La crisis en el abastecimiento de combustibles en Bolivia ha generado manifestaciones en el Norte Integrado, donde vecinos y representantes del sector productivo se unieron en una marcha este jueves. La movilización partió desde Montero hacia el puente de La Amistad, en la ruta hacia Portachuelo, reclamando por la escasez y el incremento del precio del diésel, que afecta a los grandes consumidores en particular.
Alcaldes de los municipios de General Saavedra y Fernández Alonso, Eliazer Arellano y Grover Pinaya, fueron los líderes de la marcha desde la rotonda de Guabirá. Ambos exigieron la abrogación del Decreto Supremo 5676, que ha establecido un precio de Bs 18 por litro de diésel para los principales consumidores, lo que representa un duro golpe para la producción local.
"Nos están matando al sector productivo. Todo es caro y eso trae consigo un aumento en la canasta familiar", declaró Grover Pinaya durante la protesta.
Arellano, por su parte, destacó que las autoridades deben responder ante el pueblo que los eligió y advirtió sobre el grave impacto que esta situación puede tener en la cosecha actual. "Si no contamos con el diésel, la producción se paralizará y esto afectará el suministro de alimentos en el país", afirmó, enfatizando la urgencia de una solución.

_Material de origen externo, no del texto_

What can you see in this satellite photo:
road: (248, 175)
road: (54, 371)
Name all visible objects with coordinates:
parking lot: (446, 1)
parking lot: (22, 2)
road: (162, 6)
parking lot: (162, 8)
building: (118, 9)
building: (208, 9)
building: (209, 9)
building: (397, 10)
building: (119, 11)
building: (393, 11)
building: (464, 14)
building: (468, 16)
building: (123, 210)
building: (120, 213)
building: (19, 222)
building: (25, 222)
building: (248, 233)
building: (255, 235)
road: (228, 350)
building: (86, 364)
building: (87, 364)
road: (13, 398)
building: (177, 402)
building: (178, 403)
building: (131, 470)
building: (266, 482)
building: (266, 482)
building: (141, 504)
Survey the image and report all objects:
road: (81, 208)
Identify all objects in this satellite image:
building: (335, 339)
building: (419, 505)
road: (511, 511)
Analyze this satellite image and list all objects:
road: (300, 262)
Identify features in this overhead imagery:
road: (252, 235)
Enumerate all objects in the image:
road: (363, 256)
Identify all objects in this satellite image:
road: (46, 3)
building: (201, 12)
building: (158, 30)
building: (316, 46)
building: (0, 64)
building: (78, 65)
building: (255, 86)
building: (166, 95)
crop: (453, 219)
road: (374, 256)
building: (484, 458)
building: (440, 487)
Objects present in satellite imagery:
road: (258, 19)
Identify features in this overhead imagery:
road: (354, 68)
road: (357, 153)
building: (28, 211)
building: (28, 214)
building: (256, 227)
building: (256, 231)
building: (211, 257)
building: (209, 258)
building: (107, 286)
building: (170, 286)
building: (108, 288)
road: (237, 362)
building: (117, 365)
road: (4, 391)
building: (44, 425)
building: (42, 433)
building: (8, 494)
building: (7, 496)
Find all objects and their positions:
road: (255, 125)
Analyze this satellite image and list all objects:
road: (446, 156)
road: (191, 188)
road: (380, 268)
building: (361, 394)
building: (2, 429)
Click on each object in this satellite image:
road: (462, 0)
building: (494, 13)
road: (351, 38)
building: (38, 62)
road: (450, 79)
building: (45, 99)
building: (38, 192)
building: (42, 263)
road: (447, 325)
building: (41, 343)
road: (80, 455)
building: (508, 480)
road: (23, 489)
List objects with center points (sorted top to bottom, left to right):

En Yapacaní también se realizaron marchas similares, con organizaciones sociales que demandaban la derogación del mismo decreto. En este municipio, los productores se manifestaron contra las nuevas restricciones de adquisición de diésel, que limitan la cantidad a 120 litros mensuales, insuficiente para las labores agrícolas.
Alberto Equise, líder de la Federación Norte, expresó la preocupación de los pequeños productores, quienes necesitan un mínimo de 5.000 litros de diésel para trabajar en campañas de 50 hectáreas. Las movilizaciones se intensificarán si no obtienen respuestas en un plazo de 48 horas, advirtieron los manifestantes, quienes incluso rompieron simbólicamente el decreto.
La situación ha generado un clima de tensión, donde los productores y ciudadanos han expresado su descontento ante un gobierno que consideran incapaz de atender sus necesidades, poniendo en riesgo su fuente de sustento y la economía regional.